Yes, the track record of charter schools is mixed, but a minority is outstanding. Others don’t get the job done. Usually, failing charter schools are the creation of educators who lack administrative ability. But there are stellar examples of achievement such as the North Hills School located in Irving. With more than 1200 students (grades 1 – 12) it has a waiting list of over 1000. It may be even more demographically mixed than the most DISD schools.
The advantage of a charter school is that while it must be open to all who want to enroll (assuming available space) those who do enroll do so by choice and must abide by a contract that establishes rules of discipline and unique educational programs that most regular schools cannot.
Now before DISD howls I should repeat that DISD might well be a partner in administering the schools as this would likely save money and make DISD a partner not an adversary.
The first City of Dallas Foundation Charter School should be an elementary school located in downtown Dallas.
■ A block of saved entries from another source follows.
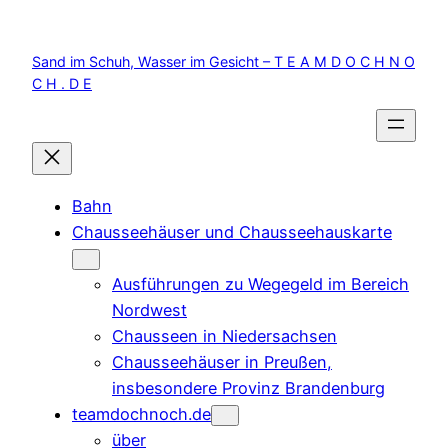
Zum
Inhalt
Sand im Schuh, Wasser im Gesicht – T E A M D O C H N O
springen
C H . D E
Bahn
Chausseehäuser und Chausseehauskarte
Ausführungen zu Wegegeld im Bereich
Nordwest
Chausseen in Niedersachsen
Chausseehäuser in Preußen,
insbesondere Provinz Brandenburg
teamdochnoch.de
über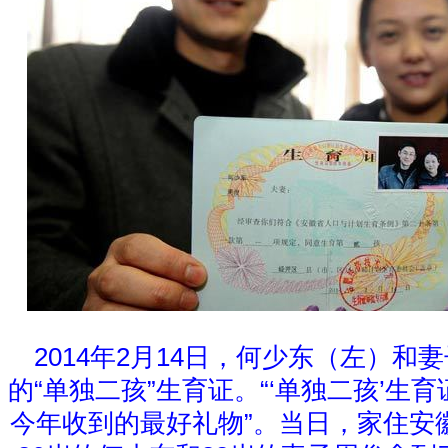
2014年2月14日，何少东（左）和
的“单独二孩”生育证。“‘单独二孩’生
今年收到的最好礼物”。当日，家住安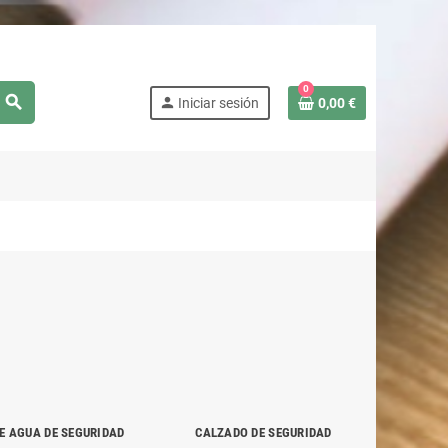
0
search
person
Iniciar sesión
0,00 €
E AGUA DE SEGURIDAD
CALZADO DE SEGURIDAD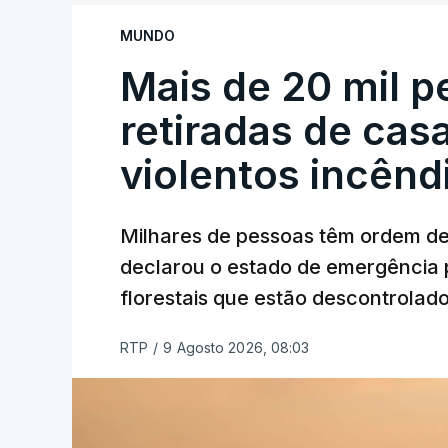
MUNDO
Mais de 20 mil 
retiradas de cas
violentos incên
Milhares de pessoas têm ordem d
declarou o estado de emergência 
florestais que estão descontrolado
RTP
/
9 Agosto 2026, 08:03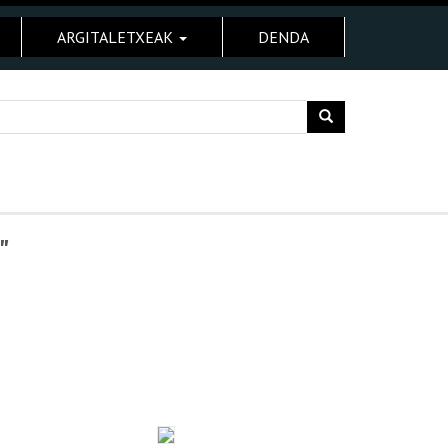
ARGITALETXEAK
DENDA
"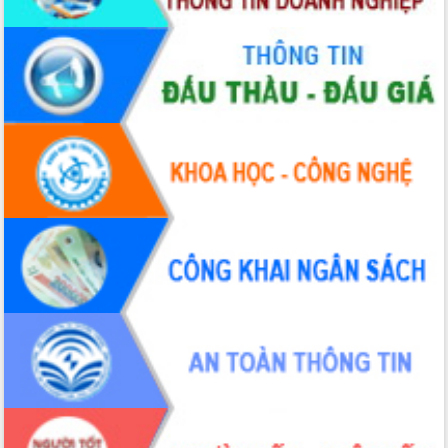
kiểm tra, chỉ đạo hoàn thành các dự
án cao tốc và thăm khu tái định cư tại
Đắk Lắk
Sôi nổi Hội đua ngựa truyền thống Gò
Thì Thùng mừng Xuân Bính Ngọ 2026
Lãnh đạo tỉnh dâng hương tưởng niệm
tại Đập Đồng Cam đầu Xuân Bính Ngọ
Ngành nông nghiệp phấn đấu tăng
trưởng đạt 5,86% trong năm 2026
UBND tỉnh Đắk Lắk triển khai công tác
quốc phòng, quân sự địa phương năm
2026
Đắk Lắk tập trung toàn lực khắc phục
tồn tại IUU, sẵn sàng làm việc với
Đoàn thanh tra EC
Chủ tịch UBND tỉnh Tạ Anh Tuấn thăm,
chúc mừng các bệnh viện nhân Ngày
Thầy thuốc Việt Nam
Rộn ràng lễ hội truyền thống Sông
nước Đà Nông lần thứ I năm 2026
Kỳ họp Chuyên đề lần thứ Năm, HĐND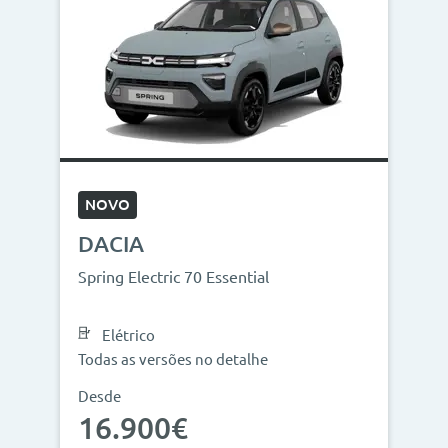
NOVO
DACIA
Spring Electric 70 Essential
Elétrico
Todas as versões no detalhe
Desde
16.900€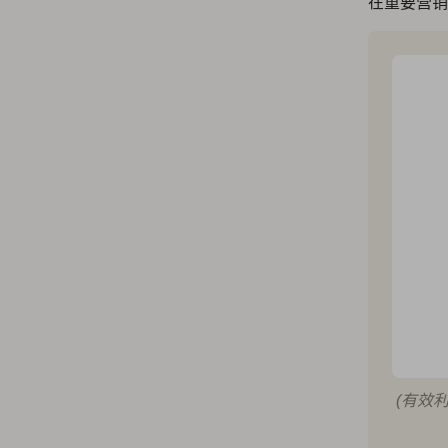
在重要营销
(有效利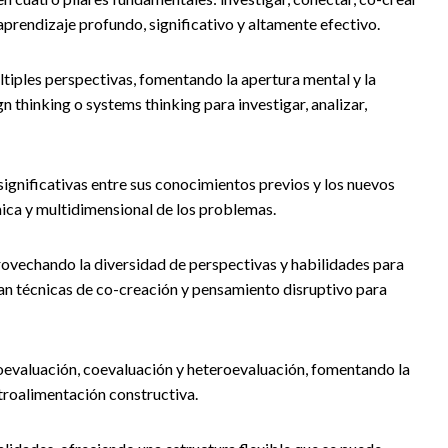
aprendizaje profundo, significativo y altamente efectivo.
tiples perspectivas, fomentando la apertura mental y la
 thinking o systems thinking para investigar, analizar,
ignificativas entre sus conocimientos previos y los nuevos
ica y multidimensional de los problemas.
ovechando la diversidad de perspectivas y habilidades para
zan técnicas de co-creación y pensamiento disruptivo para
oevaluación, coevaluación y heteroevaluación, fomentando la
retroalimentación constructiva.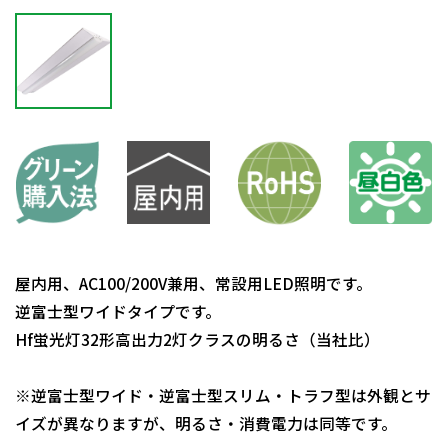
屋内用、AC100/200V兼用、常設用LED照明です。
逆富士型ワイドタイプです。
Hf蛍光灯32形高出力2灯クラスの明るさ（当社比）
※逆富士型ワイド・逆富士型スリム・トラフ型は外観とサ
イズが異なりますが、明るさ・消費電力は同等です。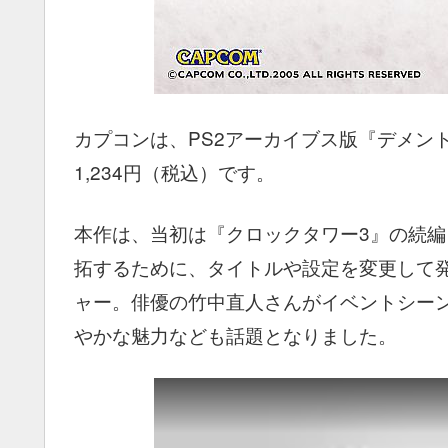
カプコンは、PS2アーカイブス版『デメン
1,234円（税込）です。
本作は、当初は『クロックタワー3』の続
拓するために、タイトルや設定を変更して
ャー。俳優の竹中直人さんがイベントシー
やかな魅力なども話題となりました。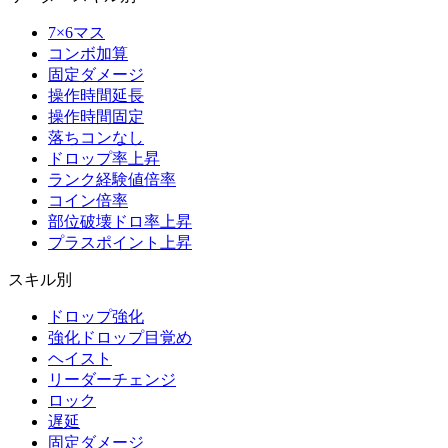
7×6マス
コンボ加算
固定ダメージ
操作時間延長
操作時間固定
落ちコンなし
ドロップ率上昇
ランク経験値倍率
コイン倍率
部位破壊ドロ率上昇
プラスポイント上昇
スキル別
ドロップ強化
強化ドロップ目覚め
ヘイスト
リーダーチェンジ
ロック
遅延
固定ダメージ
Probably, the next several schools should be the same. If you want to fill downtown office buildings put the best schools in North Texas in them so that office workers can bring their children to work with them and then have them an elevator ride away. Lord knows there is plenty of empty office space available. Wouldn’t it behoove many landlords to make tax deductible contributions of space for schools whose presence would help fill their buildings - largely at public expense?
What would the city’s role be? First, it would create and govern the Foundation and seek the charters. Next it would help line up land lords, possibly with an offer of additional tax breaks. The City would also provide money for limited capital funding. Then there is the matter of those downtown parks the city plans to build. It needs to make them kid friendly school playgrounds (it should do so anyway to attract young couples with kids). Finally, it should provide cops for security.
(Establishing a system of Charter Schools in downtown would have the added advantage of bringing some suburban tax dollars into the city as suburban parents chose to bring their kids to downtown Dallas Charter Schools.)
After the downtown system of elementary schools is complete (I would foresee about 10 such schools with around 4000 students) downtown middle schools and even a high school should be the next step. Beyond downtown the City should look at establishing special Charter Schools in particularly difficult neighborhoods such as Vickery in North Dallas as a supplement to the regular DISD schools. These schools would be aimed at addressing specific problems with special programs not and not at replacing existing schools.
And what of existing schools? First, DISD must do the job of educating the students it has. I have personally always thought schools should be community centers where police are present, where after school study halls and other activities offer a place away from violent neighborhoods or dysfunctional homes, and where there is interaction with people who live in the neighborhood. Clearly the City can do much to support after school programs and establish neighborhood watch programs operated from schools.
It also seems that there should be an expansion of summer school. As the Dallas News report noted, Chicago Mayor Richard Daily ordered 150,000 students to remedial summer school with considerable positive benefit. I never attended a summer school but I seem to recall that those who did often returned in the fall with a new focus on academics. The City should be able to play a complimentary roll in implementing such a program.
What the Mayor and City Council must realize is that all their other efforts are in vain if Dallas cannot provide an education system that the middle class is willing to use. It must realize that DISD is invisible to most residents of the City. If the turnout is low for City elections it is virtually non-existent for school board elections. The government of Dallas should take the lead in mobilizing the people of Dallas to establish a singular educational success among urban American cities.